Momente der Annäherung

Eine Entwicklung, die man in Davos nicht gutheißen kann. Der WEF arbeitet als Lobby­organisation der größten Konzerne und setzt sich traditionell für freien Handel weltweit ein. „Nun leben wir in einer Welt, in der wirtschaftliche Konkurrenz zunehmend mit Mitteln von Zöllen, Sanktionen, Import­kontrollen und Protektionismus ausgetragen wird“, sagte Geoökonomin Katrin Kamin vom Institut für Weltwirtschaft in Kiel. „Ökonomie fungiert mehr und mehr als Waffe in der Auseinandersetzung zwischen Staaten.“

Die OrganisatorInnen des WEF wollen dem entgegenwirken. Sie betrachten den Kongress als alljährlich stattfindenden runden Tisch der Welt, an dem freundliche Gespräche die Gegensätze überbrücken sollen. Solche Momente gibt es immer wieder.
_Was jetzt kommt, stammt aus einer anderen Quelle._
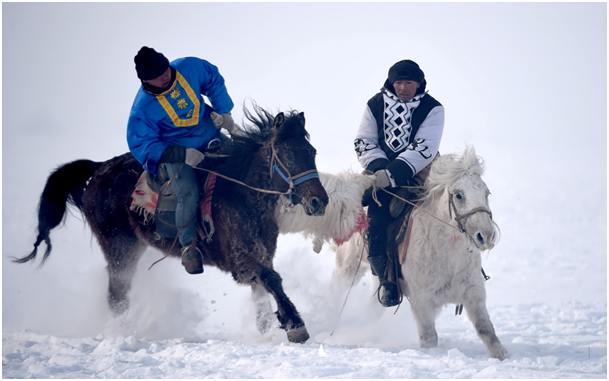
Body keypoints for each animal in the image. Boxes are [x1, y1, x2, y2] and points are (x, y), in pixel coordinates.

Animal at [13, 106, 328, 342]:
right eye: (288, 155)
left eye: (311, 152)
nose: (319, 202)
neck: (242, 193)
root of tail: (98, 168)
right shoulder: (239, 259)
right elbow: (271, 279)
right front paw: (295, 325)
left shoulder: (261, 252)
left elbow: (263, 293)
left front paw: (268, 331)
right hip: (119, 247)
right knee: (117, 295)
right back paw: (123, 333)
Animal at [278, 146, 510, 360]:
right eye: (459, 195)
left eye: (486, 193)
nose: (485, 236)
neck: (447, 254)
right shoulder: (421, 301)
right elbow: (429, 338)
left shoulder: (474, 293)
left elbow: (486, 330)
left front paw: (503, 355)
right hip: (348, 268)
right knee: (336, 292)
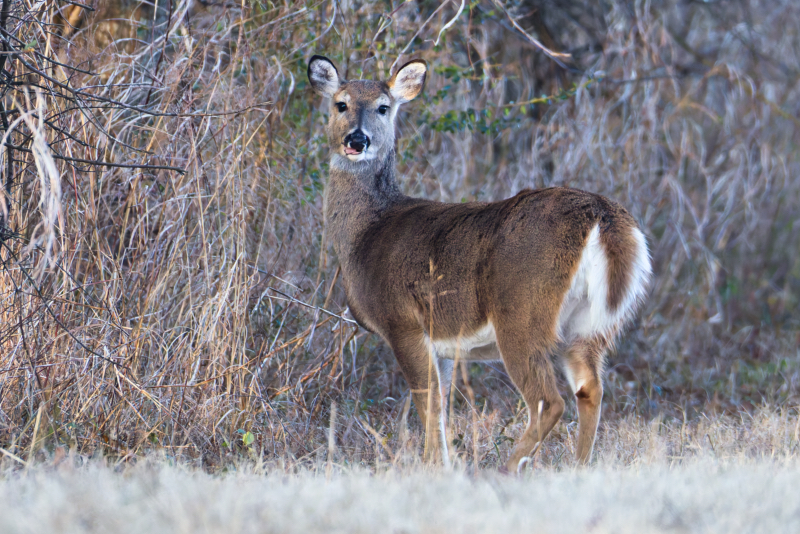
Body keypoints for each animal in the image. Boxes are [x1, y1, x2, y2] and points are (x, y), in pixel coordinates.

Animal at [306, 55, 648, 474]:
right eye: (341, 104)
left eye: (383, 108)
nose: (357, 140)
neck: (367, 233)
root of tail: (602, 215)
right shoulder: (442, 344)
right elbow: (441, 405)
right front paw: (440, 464)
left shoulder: (403, 322)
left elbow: (427, 403)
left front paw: (433, 467)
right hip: (589, 327)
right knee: (590, 390)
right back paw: (578, 468)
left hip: (522, 311)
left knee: (548, 401)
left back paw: (506, 469)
So konnte der saudi-­arabische ­Außenminister Prinz Faisal bin Farhan die An­erkennung ­Israels in Aussicht stellen, wenn das palästinensische Volk im Gegen­zug wirklich einen eigenen Staat bekäme. ­Israels Präsident Izchak Herzog bezeichnete das als „Chance“. Wenngleich er darauf hinwies, dass die Zwei­staatenlösung in ­Israel nach dem Angriff der Hamas vom 7. Oktober wenig ­Unterstützung finde. UN-Generalsektretär António Guterres beklagte, beide Kriegsparteien träten das Völkerrecht mit ­Füßen.

Am meisten interessierten sich viele ManagerInnen jedoch für die neuen Möglichkeiten des Maschinenlernens. Die entsprechenden Veranstaltungen waren immer voll. Werden KI-Programme wie ChatGPT so durchschlagende Wirkung entfalten wie die Entwicklung der Elektrizitätsversorgung im 19. Jahrhundert – und das Leben aller verändern? „Ja“, sagte Qualcomm-Chef Cristiano Amon. Economist-Chefredakteurin Zanny Beddoes machte einen skeptischen Eindruck.

Von den Staatschefs der westlichen G7-Gruppe reiste nur Emmanuel Macron aus Paris an

Wenn die Welt, zum Teil zumindest, auseinandertreibt, gibt es großen Gesprächsbedarf. So kamen dieses Jahr 60 Staats- und Regierungsspitzen nach ­Davos, mehr als sonst. Wobei von den Staatschefs der westlichen G7-Gruppe nur Emmanuel Macron aus Paris anreiste. Afrika und Südamerika waren insgesamt schwach vertreten, Asien und der Nahe Osten dagegen stark. So oder so: Wenn in zwei Jahren möglicherweise der 2024 neu gewählte US-Präsident per Helikopter einschwebt, wie Donald Trump 2020, werden im Pressezentrum alle Tische besetzt sein.